The second part of this short book is set in London before and after the fall of the Berlin Wall and involves Urbach, in hiding from those he betrayed, searching for Fleetwood Mac guitar hero Peter Green, whom he once met in West Berlin.

Interesting though the passages about the tormented guitarist are, I am not convinced the novel’s two halves make a coherent whole. I am inclined to think the second half tells us more about the interests of the author, Yorkshire-based journalist Ada Wilson, a musician from the 1970s.

Nevertheless, Red Army Faction Blues is not the sort of novel you expect to come out of West Yorkshire. So hoorah for a stylishly-written book that has nothing to do with dry stone walls, village bobbies, quaint Pakistani corner shop grocers or the Yorkshire Ripper.

Red Army Faction Blues has the kind of lean, mean sparseness that would please Elmore Leonard. It has been praised by Yorkshire writer David – West Riding – Peace no less. Now he has written about bobbies, corner shops and the Yorkshire Ripper. Nevertheless, he said: “Shows the power of the novel to illuminate a moment in history; the moment when terrorism became the new rock ’n’ roll, the paths that took us there and the paths we have taken since.”

When Peace is with you, you have a lot going for you. Ian McMillan, another Yorkshire writer, has also praised the book in his newspaper profile of Wilson, noting the novel’s “multi-layered realism, achieved through placing actual people and places under fiction’s microscope.”

I would have thought that accolade belongs to Frederick Forsyth who wrote The Day Of The Jackal, based on attempts to assassinate France’s President de Gaulle, and The Odessa File, about the involvement of Nazi war criminals in post-war West German business and politics.

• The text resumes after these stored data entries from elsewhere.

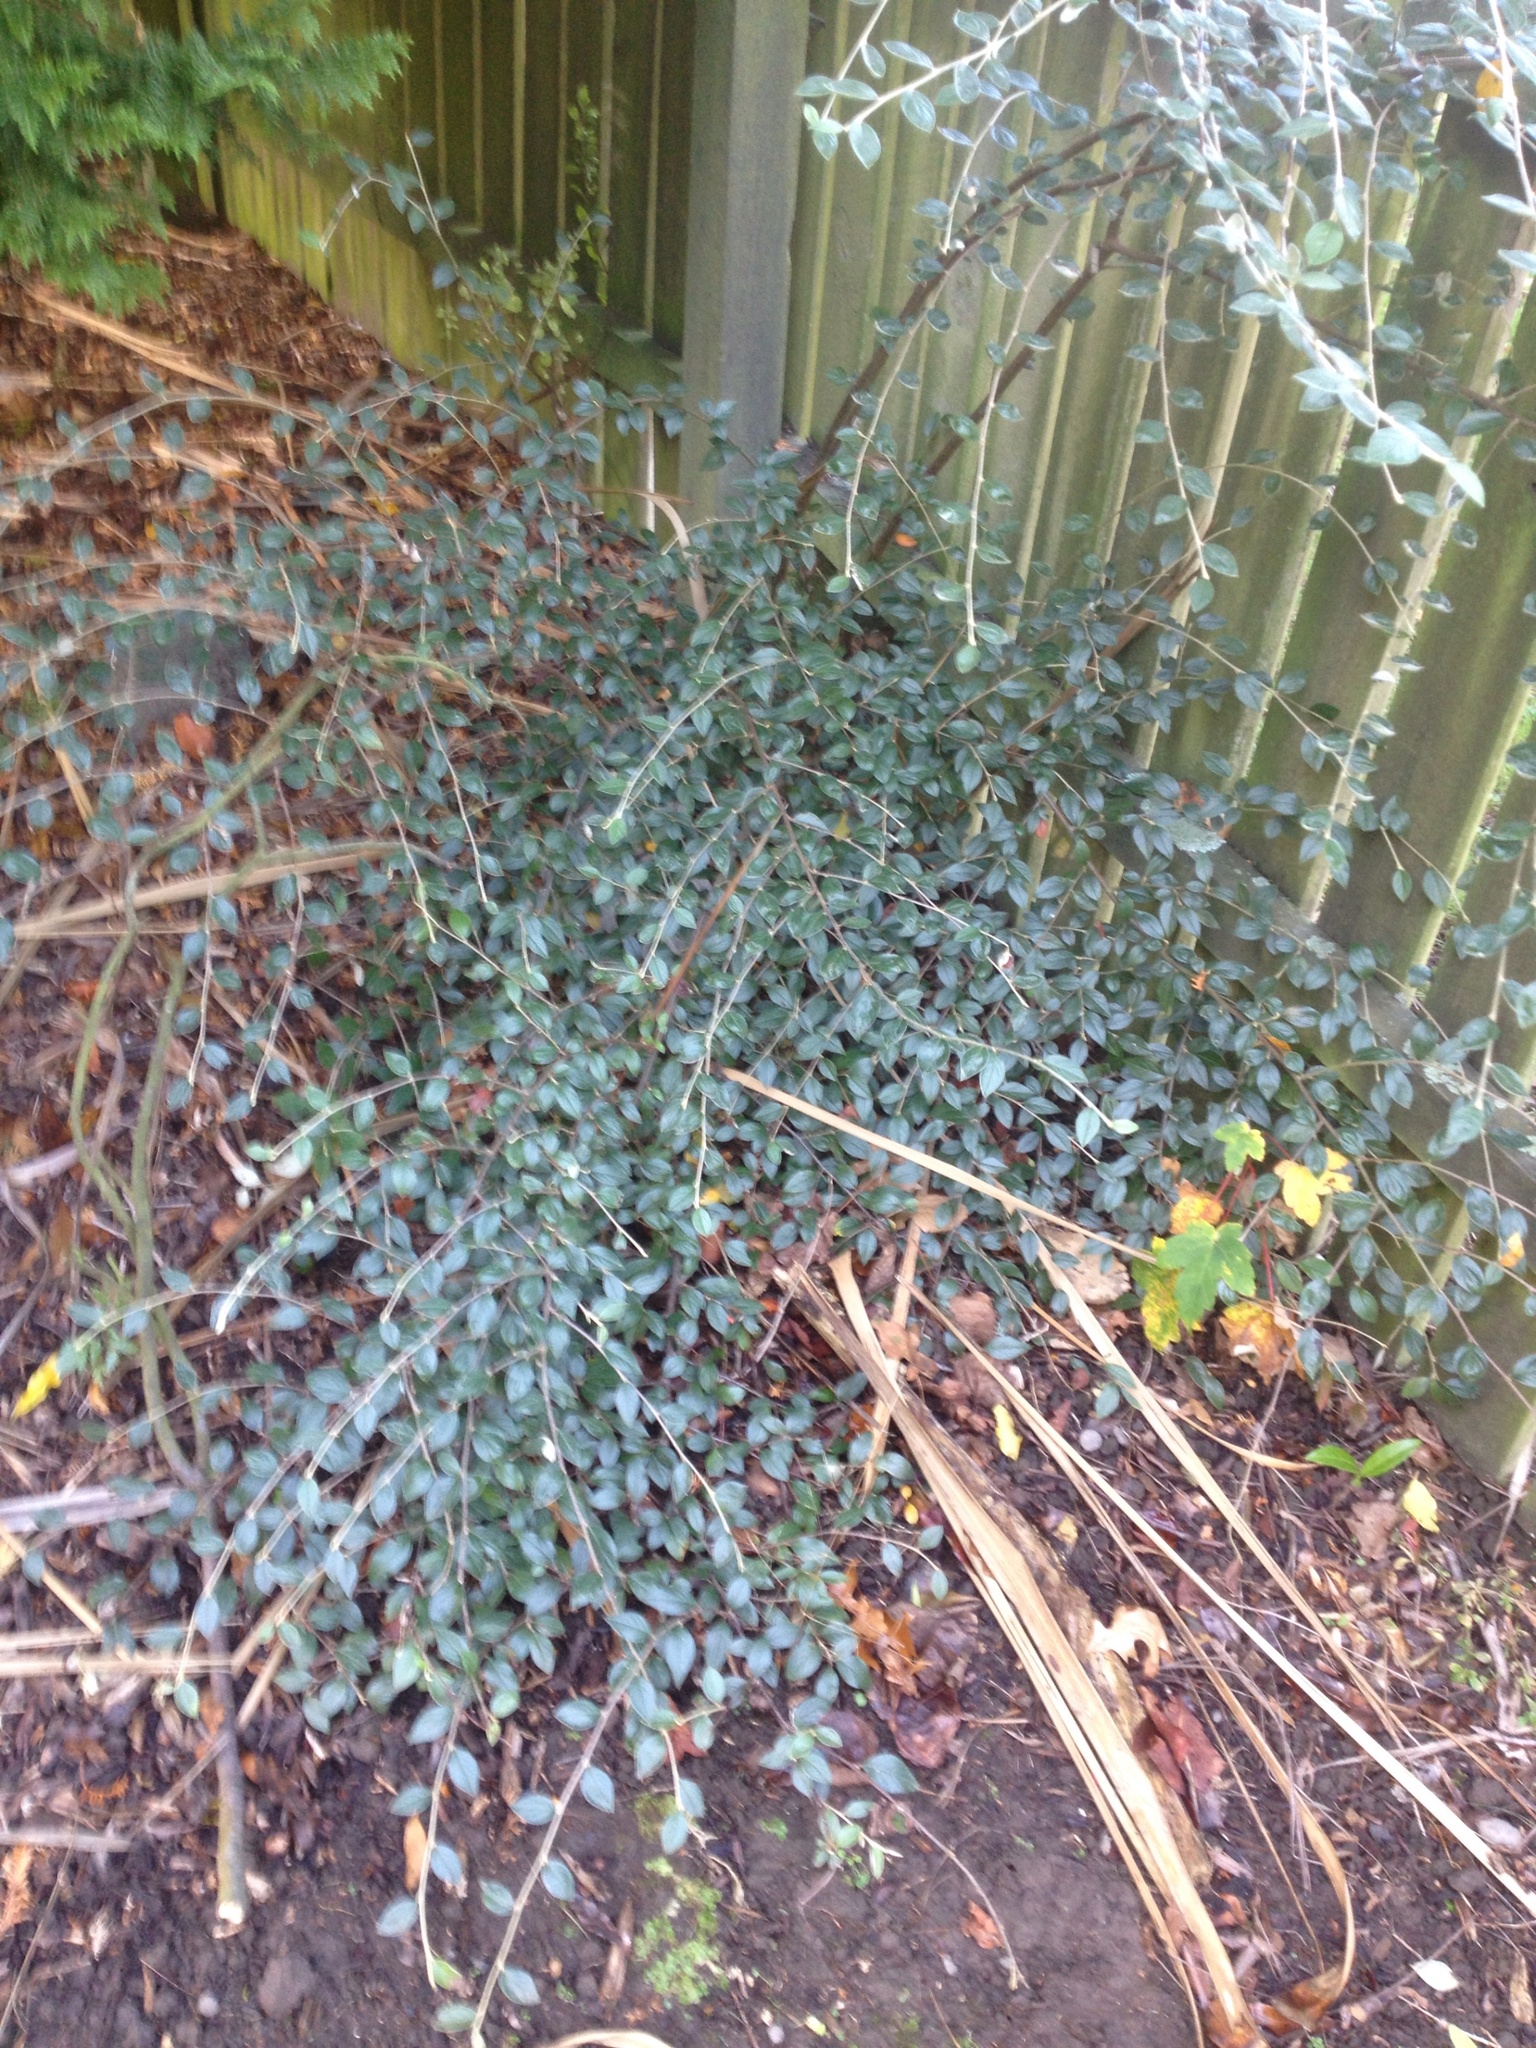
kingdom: Plantae
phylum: Tracheophyta
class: Magnoliopsida
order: Rosales
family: Rosaceae
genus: Cotoneaster
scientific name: Cotoneaster simonsii
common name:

This novel does not appear in Ada Wilson’s bibliography, but Hitler’s Children, Jillian Becker’s hard-hitting chronicle of Baader-Meinhof, does.

The Red Army Faction or Faktion was the calling card of the Baader-Meinhof group of self-styled armed political revolutionaries – they killed people – that evolved from the anarchic idealism of West Berlin’s Free University.

For this mixture of idealists, communards and radical chi-chi rich kids yearning for danger and excitement in post-war West Germany, deeply ashamed of its Nazi past, had traded in real freedom for consumerism and had become a docile, unquestioning ally of the United States.

Take it from there.

Up until a few years ago about the only things associated with Pontefract were racing, the castle where Richard II was starved to death and the former practice of the late, disgraced architect John Poulson.

But the Yorkshire town is also the home of Route, the publisher of this book. Hoorah for that too.